### Activity 1
From the abstract on abusive and non-abusive head injury in children, list every characteristic the text reports as not significantly associated with either type of trauma.
### Activity 2
Reproduce the passage of the head injury abstract between "Shalea Piteau is" and "in northern Canada.", inclusive.

*** Text shown

Archives of General Internal Medicine

Reach Us +1 (202) 780-3397

Abusive vs non-abusive head injury in children: A systematic review

International Conference on Family Medicine and Family Physicians
October 16-17, 2017 | Toronto, Canada

Shalea J Piteau

Queen′s University, Canada

Scientific Tracks Abstracts : Arch Gen Intern Med


Context & Objective: To systematically review the literature to determine which clinical and radiographic characteristics are associated with abusive head trauma (AHT) and nonabusive head trauma (nAHT) in children? Data Sources: We searched Medline, Embase, PubMed, conference proceedings and reference lists to identify relevant studies. Study Selection & Data Extraction: Two reviewers independently selected studies that compared clinical and/or radiographic characteristics including historical features, physical exam and imaging findings and presenting signs or symptoms in hospitalized children less than or equal to six years of age with AHT and nAHT. Results: Twenty-four studies were included. Meta-analysis was complicated by inconsistencies in the reporting of characteristics and high statistical heterogeneity. Notwithstanding these limitations, there were 19 clinical and radiographic variables that could be meta-analysed and odds ratios were determined for each variable. In examining only studies deemed to be high quality, we found that subdural haemorrhage (s), cerebral ischemia; retinal haemorrhage (s), skull fracture (s) plus intracranial injury, metaphysical fracture (s), long bone fracture (s), rib fracture (s), seizure (s), apnoea, and no adequate history given were significantly associated with AHT. Epidural haemorrhage (s), scalp swelling, and isolated skull fracture (s) were significantly associated with nAHT. Sub-arachnoid haemorrhage (s), diffuse axonal injury, cerebral oedema, head and neck bruising, any bruising, and vomiting, were not significantly associated with either type of trauma. Conclusions: Clinical and radiographic characteristics associated with AHT and nAHT were identified, despite limitations in the literature. This systematic review also highlights the need for consistent criteria in identifying and reporting clinical and radiographic characteristics associated with AHT and nAHT.


Shalea Piteau is the Chief/Medical Director of Pediatrics at Quinte Health Care and an Assistant Professor at Queen’s University.  She went to Queen’s University and graduated with a Bachelor of Science Honors Degree, and then she did a Masters of Science in Physiology at the University of British Columbia (UBC).  Shalea went to Medical School at UBC and then she completed a Residency in Pediatrics at Queen’s University. She enjoys doing on missionary work, and has done missions in various places including Africa, Asia, South and Central America, and the Native Reserves in northern Canada.

******
*** Data section

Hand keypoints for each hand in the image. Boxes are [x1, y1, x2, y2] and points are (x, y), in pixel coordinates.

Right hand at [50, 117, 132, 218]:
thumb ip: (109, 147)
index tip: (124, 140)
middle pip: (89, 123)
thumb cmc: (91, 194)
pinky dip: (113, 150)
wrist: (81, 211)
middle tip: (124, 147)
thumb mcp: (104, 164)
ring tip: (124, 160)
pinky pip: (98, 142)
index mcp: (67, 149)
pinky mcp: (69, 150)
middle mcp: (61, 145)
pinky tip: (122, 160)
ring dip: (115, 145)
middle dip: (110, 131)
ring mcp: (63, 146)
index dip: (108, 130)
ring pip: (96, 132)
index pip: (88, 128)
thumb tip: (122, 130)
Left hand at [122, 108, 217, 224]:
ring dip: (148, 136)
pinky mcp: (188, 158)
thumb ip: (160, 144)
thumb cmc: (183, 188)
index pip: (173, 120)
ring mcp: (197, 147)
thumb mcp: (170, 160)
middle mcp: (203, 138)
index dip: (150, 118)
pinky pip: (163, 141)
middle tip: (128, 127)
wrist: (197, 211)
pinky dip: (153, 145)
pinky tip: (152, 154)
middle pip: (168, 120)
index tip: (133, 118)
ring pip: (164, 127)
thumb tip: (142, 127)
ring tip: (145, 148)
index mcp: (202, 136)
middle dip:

******

### Written reply 1
- Sub-arachnoid haemorrhage (s)
- Diffuse axonal injury
- Cerebral oedema
- Head and neck bruising
- Any bruising
- Vomiting

### Written reply 2
Shalea Piteau is the Chief/Medical Director of Pediatrics at Quinte Health Care and an Assistant Professor at Queen’s University.  She went to Queen’s University and graduated with a Bachelor of Science Honors Degree, and then she did a Masters of Science in Physiology at the University of British Columbia (UBC).  Shalea went to Medical School at UBC and then she completed a Residency in Pediatrics at Queen’s University. She enjoys doing on missionary work, and has done missions in various places including Africa, Asia, South and Central America, and the Native Reserves in northern Canada.